REQUIRED ACTION: Both the line with "joueur de quitter" and the line with "exceptions. Elle a" in the records below must appear in the output, along with every line between them, exactly and with nothing added.
*** Begin section ***
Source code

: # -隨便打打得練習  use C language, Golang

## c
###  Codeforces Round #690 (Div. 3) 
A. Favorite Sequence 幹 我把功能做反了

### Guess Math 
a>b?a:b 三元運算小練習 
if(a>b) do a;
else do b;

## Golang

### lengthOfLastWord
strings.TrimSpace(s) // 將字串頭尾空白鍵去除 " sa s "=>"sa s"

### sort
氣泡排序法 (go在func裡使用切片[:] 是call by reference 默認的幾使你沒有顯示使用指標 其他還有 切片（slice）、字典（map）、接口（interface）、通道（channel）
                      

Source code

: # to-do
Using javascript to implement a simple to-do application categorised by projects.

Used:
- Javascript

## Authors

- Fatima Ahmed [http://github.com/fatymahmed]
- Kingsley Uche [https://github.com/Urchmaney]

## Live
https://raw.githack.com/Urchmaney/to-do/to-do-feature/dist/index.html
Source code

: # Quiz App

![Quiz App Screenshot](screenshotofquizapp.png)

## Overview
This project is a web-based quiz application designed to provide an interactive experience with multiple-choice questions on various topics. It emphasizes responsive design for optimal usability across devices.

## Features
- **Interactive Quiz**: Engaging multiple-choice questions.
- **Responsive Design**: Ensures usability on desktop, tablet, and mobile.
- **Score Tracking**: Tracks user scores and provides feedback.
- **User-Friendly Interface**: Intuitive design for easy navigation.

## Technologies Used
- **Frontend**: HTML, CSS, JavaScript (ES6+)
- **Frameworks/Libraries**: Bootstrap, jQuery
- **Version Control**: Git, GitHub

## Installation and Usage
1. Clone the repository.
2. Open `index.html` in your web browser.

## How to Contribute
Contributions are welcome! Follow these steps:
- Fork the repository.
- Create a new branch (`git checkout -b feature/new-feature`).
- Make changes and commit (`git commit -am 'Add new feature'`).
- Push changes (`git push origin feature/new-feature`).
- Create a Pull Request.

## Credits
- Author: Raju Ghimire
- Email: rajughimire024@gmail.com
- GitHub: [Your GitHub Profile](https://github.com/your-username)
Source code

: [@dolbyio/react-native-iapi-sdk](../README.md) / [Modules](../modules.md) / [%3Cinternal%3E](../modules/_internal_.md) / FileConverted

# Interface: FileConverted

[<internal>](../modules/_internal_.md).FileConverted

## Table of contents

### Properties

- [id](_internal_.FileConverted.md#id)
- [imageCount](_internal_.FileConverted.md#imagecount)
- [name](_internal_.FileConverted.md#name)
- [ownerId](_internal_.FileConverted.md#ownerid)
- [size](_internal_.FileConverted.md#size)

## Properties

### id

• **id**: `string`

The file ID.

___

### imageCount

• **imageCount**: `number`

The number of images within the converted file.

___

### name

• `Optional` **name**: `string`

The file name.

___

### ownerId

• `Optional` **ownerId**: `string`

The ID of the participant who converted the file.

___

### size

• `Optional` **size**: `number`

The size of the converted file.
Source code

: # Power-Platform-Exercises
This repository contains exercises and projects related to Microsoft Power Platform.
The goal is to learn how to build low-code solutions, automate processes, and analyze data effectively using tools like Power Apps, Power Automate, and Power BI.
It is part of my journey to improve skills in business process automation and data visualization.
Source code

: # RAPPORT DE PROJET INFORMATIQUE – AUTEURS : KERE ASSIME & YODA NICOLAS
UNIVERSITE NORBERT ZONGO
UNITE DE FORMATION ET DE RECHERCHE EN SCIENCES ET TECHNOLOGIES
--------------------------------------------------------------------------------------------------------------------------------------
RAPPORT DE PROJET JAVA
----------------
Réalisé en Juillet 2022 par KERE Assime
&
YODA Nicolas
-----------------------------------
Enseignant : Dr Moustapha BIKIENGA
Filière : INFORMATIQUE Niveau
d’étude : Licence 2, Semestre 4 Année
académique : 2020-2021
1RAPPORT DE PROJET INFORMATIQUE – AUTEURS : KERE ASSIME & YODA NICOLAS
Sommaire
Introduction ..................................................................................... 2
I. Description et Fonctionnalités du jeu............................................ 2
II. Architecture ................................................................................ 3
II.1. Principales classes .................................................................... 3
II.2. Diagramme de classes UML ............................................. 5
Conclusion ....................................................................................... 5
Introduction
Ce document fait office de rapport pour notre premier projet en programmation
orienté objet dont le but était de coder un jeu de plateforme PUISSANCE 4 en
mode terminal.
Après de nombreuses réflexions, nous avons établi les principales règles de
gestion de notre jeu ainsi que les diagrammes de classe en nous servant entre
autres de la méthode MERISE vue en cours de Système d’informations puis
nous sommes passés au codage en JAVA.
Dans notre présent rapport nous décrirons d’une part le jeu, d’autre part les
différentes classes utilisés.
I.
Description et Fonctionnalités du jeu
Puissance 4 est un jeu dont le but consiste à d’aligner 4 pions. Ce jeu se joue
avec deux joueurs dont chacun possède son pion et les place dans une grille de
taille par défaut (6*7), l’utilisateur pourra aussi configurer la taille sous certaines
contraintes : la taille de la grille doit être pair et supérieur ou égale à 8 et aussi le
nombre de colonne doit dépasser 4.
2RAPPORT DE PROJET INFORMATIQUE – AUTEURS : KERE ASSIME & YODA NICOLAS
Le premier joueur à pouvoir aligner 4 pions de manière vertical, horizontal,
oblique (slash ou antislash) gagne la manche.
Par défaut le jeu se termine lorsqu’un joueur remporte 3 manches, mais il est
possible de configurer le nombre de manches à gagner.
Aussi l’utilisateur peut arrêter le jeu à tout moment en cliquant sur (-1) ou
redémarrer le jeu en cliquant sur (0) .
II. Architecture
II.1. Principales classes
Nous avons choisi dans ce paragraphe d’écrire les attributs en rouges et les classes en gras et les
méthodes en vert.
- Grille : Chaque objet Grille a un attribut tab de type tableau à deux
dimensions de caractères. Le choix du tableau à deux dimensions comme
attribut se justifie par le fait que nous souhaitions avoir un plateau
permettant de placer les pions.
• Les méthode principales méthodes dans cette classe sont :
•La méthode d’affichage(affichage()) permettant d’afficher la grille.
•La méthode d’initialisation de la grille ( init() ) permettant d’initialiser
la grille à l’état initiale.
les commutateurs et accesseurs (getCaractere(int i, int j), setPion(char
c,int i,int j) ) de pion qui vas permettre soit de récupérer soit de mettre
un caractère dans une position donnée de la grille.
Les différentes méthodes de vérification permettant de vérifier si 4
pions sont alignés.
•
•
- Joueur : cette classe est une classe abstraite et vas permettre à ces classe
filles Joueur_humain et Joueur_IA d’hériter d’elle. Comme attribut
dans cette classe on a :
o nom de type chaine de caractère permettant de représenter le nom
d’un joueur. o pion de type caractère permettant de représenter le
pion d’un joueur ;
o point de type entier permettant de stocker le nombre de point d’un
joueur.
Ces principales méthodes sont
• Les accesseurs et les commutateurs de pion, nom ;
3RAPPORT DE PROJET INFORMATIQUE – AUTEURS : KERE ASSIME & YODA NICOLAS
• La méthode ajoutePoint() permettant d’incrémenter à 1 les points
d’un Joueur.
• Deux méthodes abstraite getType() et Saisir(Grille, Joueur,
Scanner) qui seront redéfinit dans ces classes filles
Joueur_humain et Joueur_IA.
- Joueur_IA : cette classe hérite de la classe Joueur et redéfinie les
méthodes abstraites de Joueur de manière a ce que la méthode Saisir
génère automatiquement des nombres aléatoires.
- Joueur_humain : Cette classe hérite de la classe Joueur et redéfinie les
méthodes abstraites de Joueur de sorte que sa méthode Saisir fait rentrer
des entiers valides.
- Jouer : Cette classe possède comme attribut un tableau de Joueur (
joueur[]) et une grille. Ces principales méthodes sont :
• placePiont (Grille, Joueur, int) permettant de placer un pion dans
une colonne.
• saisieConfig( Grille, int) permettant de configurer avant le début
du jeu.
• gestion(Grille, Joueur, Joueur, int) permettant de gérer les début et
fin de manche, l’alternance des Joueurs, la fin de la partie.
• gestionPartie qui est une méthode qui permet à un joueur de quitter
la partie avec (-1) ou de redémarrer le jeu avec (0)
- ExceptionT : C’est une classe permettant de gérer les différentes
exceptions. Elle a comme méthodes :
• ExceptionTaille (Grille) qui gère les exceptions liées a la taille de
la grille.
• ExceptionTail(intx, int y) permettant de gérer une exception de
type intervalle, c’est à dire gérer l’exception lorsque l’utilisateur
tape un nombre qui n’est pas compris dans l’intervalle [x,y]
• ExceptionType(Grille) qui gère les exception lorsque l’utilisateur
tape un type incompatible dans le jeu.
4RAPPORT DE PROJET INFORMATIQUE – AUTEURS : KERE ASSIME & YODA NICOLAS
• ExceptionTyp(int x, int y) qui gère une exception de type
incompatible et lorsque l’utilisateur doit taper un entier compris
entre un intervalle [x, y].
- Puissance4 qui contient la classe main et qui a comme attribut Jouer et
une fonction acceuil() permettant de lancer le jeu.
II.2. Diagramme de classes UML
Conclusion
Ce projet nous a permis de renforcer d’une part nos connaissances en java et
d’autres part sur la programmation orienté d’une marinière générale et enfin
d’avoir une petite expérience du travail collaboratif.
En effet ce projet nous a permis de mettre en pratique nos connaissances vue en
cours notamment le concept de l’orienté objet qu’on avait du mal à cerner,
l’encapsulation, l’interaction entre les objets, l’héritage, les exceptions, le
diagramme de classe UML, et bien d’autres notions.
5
*** End section ***
*** Begin section ***
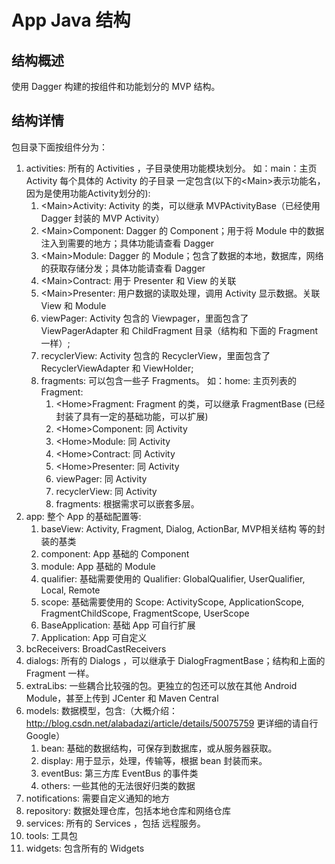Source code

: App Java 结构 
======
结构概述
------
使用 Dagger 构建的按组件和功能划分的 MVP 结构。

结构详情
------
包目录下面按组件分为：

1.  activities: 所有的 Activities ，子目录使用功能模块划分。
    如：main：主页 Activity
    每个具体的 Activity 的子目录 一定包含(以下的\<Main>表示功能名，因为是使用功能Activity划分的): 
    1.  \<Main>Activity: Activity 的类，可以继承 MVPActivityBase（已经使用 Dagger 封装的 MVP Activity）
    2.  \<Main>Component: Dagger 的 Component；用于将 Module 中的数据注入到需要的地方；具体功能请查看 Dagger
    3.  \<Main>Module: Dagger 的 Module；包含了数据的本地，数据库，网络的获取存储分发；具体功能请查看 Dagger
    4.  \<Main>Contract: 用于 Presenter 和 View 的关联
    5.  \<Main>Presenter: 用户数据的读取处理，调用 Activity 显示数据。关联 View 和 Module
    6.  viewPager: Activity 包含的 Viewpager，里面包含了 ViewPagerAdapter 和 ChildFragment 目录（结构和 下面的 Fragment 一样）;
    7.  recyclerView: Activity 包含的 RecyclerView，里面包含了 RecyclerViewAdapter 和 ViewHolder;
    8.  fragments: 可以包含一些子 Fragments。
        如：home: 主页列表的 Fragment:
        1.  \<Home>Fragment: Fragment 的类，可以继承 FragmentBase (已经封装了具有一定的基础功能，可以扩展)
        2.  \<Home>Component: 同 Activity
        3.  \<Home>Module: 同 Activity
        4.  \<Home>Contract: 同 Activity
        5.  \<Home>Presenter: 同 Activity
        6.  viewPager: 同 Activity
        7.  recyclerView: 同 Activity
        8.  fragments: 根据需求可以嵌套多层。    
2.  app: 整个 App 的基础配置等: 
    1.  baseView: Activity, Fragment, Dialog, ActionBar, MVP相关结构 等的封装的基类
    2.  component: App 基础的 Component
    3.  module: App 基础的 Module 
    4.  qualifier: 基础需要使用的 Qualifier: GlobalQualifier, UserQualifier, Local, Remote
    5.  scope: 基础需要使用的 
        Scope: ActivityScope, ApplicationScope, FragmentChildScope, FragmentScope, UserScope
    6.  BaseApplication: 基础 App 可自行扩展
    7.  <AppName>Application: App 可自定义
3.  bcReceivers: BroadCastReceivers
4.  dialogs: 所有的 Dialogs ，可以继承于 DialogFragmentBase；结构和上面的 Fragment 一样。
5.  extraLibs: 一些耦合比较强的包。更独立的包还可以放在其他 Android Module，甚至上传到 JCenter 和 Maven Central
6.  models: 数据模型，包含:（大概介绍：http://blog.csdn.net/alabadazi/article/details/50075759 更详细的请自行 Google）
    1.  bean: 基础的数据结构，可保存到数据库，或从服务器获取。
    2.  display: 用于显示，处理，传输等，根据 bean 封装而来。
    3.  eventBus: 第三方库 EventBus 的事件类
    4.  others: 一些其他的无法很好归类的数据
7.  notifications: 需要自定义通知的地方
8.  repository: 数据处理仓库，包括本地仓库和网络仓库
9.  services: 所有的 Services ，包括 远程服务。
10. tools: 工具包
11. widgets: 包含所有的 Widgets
*** End section ***
*** Begin section ***
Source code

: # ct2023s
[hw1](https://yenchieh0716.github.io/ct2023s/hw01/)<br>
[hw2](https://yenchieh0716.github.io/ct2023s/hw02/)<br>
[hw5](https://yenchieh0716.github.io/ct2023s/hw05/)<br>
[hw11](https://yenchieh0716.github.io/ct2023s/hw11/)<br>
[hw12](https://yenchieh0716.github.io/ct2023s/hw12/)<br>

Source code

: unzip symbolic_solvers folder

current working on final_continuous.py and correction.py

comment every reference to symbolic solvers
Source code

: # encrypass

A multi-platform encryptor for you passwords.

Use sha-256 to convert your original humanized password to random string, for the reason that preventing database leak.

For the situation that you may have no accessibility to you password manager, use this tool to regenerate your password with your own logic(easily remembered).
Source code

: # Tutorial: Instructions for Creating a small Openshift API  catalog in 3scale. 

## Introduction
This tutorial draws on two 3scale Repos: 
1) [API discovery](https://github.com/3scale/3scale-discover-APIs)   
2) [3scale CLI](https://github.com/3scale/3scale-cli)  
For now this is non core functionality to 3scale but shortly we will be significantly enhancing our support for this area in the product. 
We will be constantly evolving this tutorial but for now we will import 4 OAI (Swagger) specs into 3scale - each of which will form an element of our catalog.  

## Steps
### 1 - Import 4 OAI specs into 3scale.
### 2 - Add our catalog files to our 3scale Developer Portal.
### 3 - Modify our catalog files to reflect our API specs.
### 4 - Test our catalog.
*** End section ***
ANSWER FOR THE TASK:
• gestionPartie qui est une méthode qui permet à un joueur de quitter
la partie avec (-1) ou de redémarrer le jeu avec (0)
- ExceptionT : C’est une classe permettant de gérer les différentes
exceptions. Elle a comme méthodes :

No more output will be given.